§ **Exercise aim**: The lines to reproduce from the material below are those from the one containing "- You will be" through the one containing "- **Add Row**: Create a new log entry", both included; write them out exactly and add nothing.

§ **Records to use**:
----------------
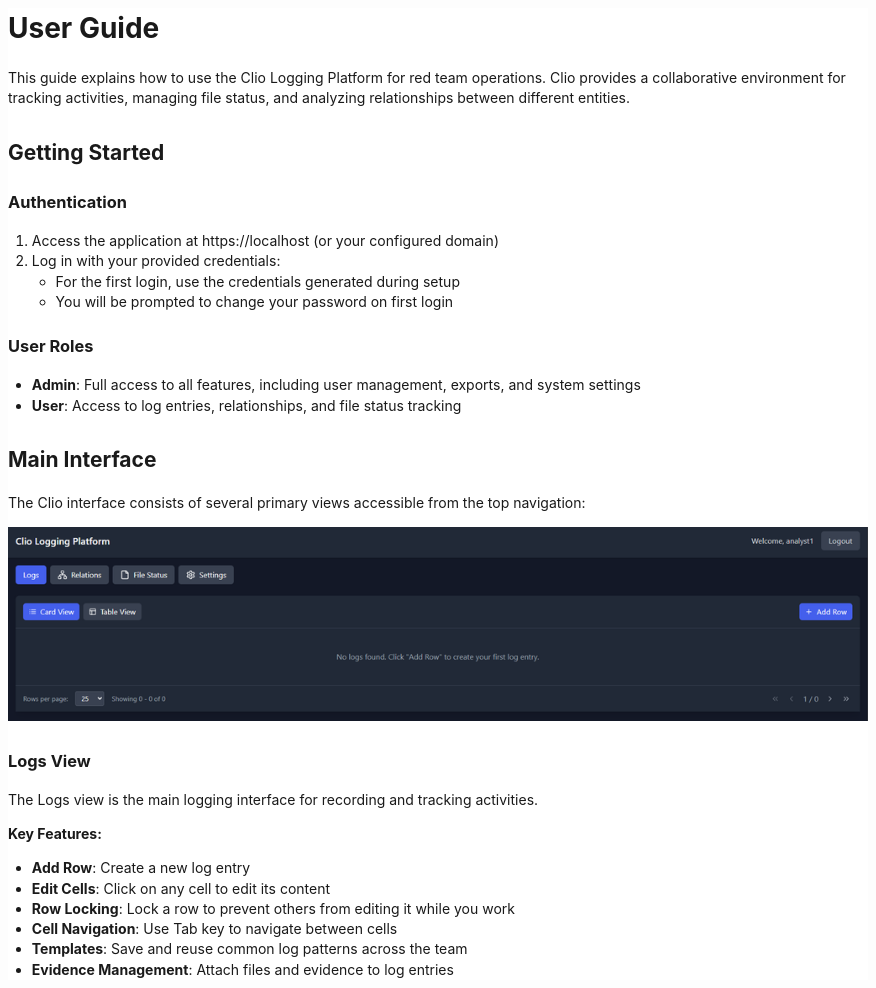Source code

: # User Guide

This guide explains how to use the Clio Logging Platform for red team operations. Clio provides a collaborative environment for tracking activities, managing file status, and analyzing relationships between different entities.

## Getting Started

### Authentication

1. Access the application at https://localhost (or your configured domain)
2. Log in with your provided credentials:
   - For the first login, use the credentials generated during setup
   - You will be prompted to change your password on first login

### User Roles

- **Admin**: Full access to all features, including user management, exports, and system settings
- **User**: Access to log entries, relationships, and file status tracking

## Main Interface

The Clio interface consists of several primary views accessible from the top navigation:

<p align="center">
<img src="../images/Clio_user_init.png" alt="Clio User View" width="1000"/>
</p>

### Logs View

The Logs view is the main logging interface for recording and tracking activities.

**Key Features:**
- **Add Row**: Create a new log entry
- **Edit Cells**: Click on any cell to edit its content
- **Row Locking**: Lock a row to prevent others from editing it while you work
- **Cell Navigation**: Use Tab key to navigate between cells
- **Templates**: Save and reuse common log patterns across the team
- **Evidence Management**: Attach files and evidence to log entries

<p align="center">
----------------
§ **Solution below**:
   - You will be prompted to change your password on first login

### User Roles

- **Admin**: Full access to all features, including user management, exports, and system settings
- **User**: Access to log entries, relationships, and file status tracking

## Main Interface

The Clio interface consists of several primary views accessible from the top navigation:

<p align="center">
<img src="../images/Clio_user_init.png" alt="Clio User View" width="1000"/>
</p>

### Logs View

The Logs view is the main logging interface for recording and tracking activities.

**Key Features:**
- **Add Row**: Create a new log entry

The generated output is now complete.